YOUR GOAL:
What lines of the data below hold the string "give"? Copy each one out.
[Opening EXTRACTED MATERIAL section]
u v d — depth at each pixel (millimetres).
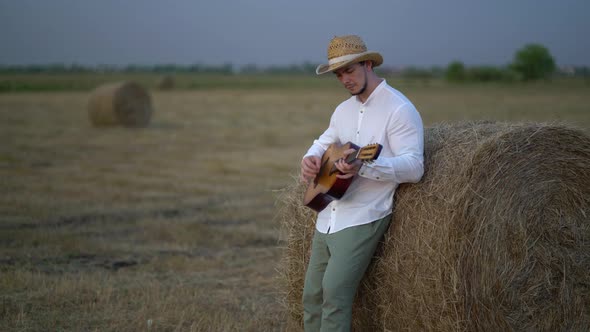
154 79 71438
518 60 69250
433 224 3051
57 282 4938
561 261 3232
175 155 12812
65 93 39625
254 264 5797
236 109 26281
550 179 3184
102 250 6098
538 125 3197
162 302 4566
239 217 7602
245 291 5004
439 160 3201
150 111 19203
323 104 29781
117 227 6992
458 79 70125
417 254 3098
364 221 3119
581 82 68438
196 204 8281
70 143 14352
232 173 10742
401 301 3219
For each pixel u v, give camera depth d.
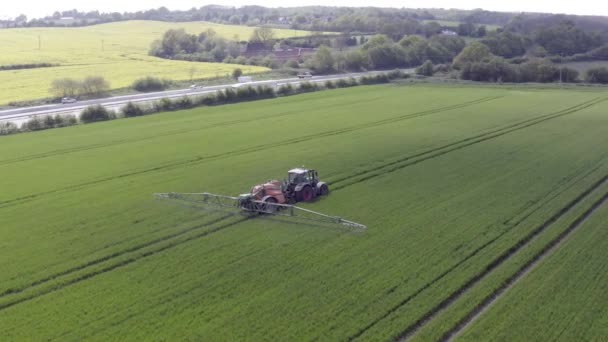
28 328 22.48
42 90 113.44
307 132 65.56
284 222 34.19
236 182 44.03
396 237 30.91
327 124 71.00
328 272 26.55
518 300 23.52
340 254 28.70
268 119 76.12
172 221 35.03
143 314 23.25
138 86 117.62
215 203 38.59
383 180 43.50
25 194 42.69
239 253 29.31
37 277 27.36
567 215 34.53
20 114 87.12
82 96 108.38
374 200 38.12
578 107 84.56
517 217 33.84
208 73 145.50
[Closing EXTRACTED MATERIAL section]
[Opening EXTRACTED MATERIAL section]
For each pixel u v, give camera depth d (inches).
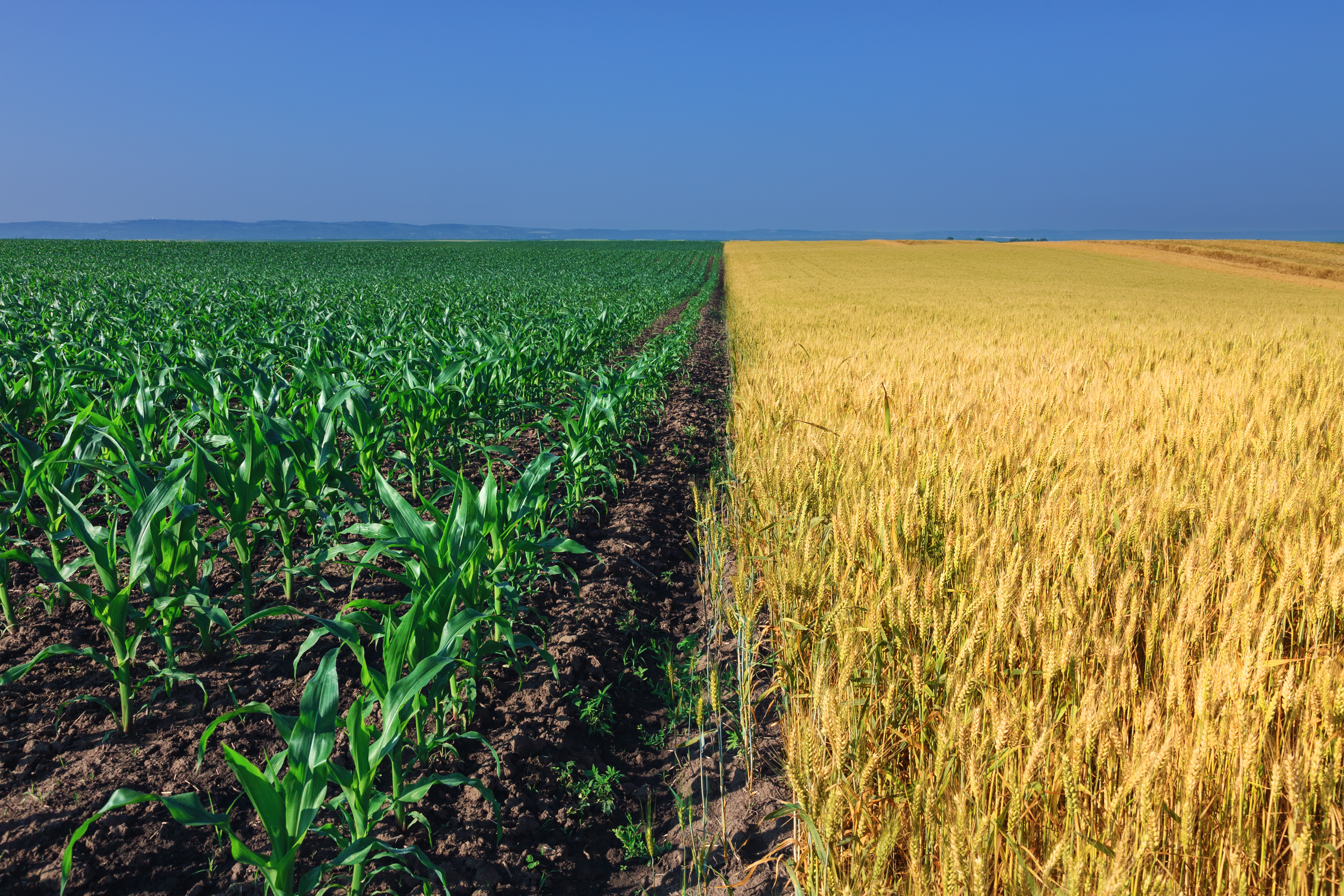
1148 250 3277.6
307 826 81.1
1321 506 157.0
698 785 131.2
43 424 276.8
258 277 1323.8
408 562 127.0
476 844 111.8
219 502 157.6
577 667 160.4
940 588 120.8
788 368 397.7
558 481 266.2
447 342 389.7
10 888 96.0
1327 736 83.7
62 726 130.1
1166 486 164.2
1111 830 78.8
[Closing EXTRACTED MATERIAL section]
[Opening EXTRACTED MATERIAL section]
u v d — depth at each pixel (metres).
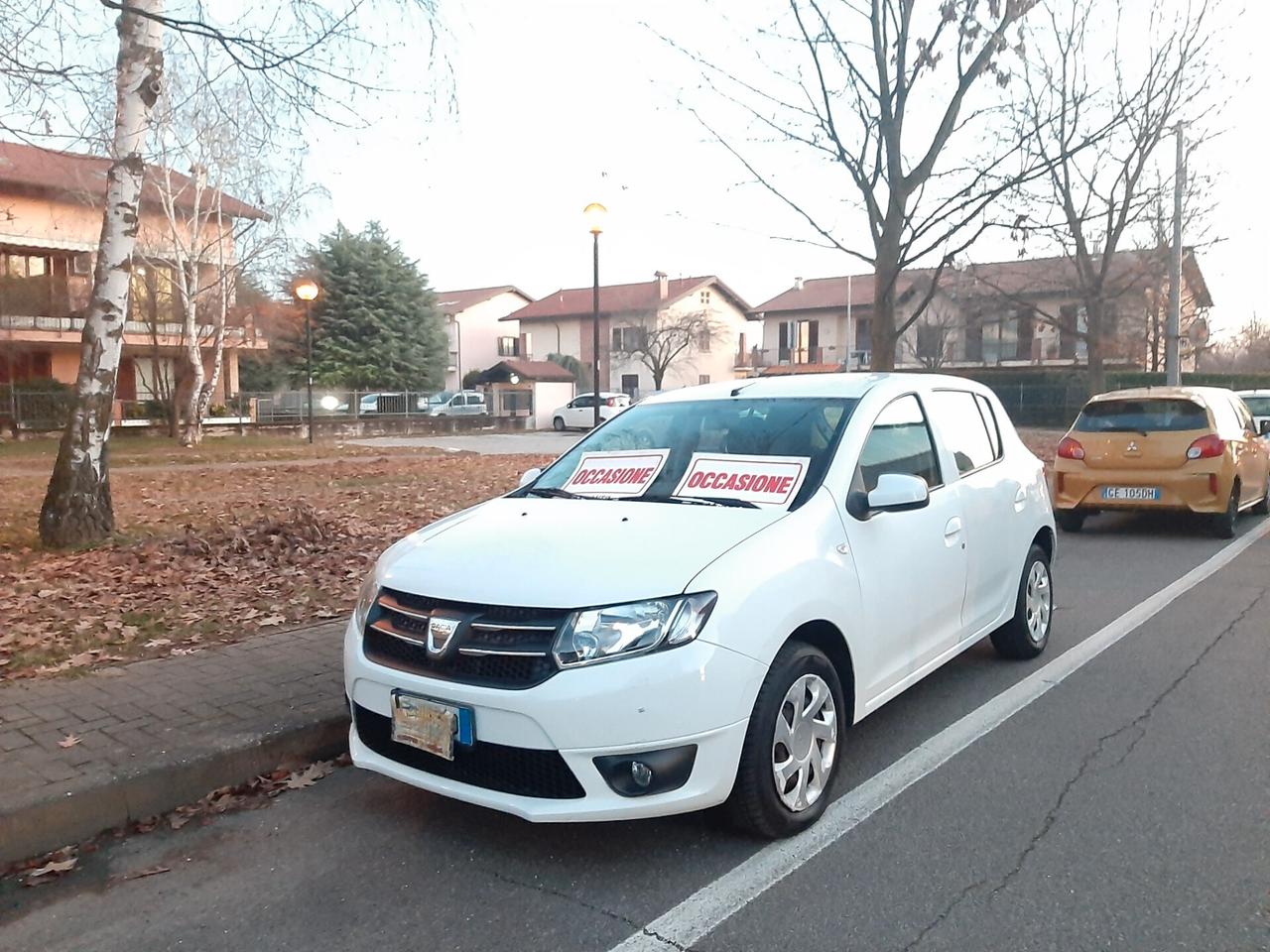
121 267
[Closing EXTRACTED MATERIAL section]
SOLUTION:
For each pixel u v, give camera depth d.
For each pixel u v, give camera depth d (inches).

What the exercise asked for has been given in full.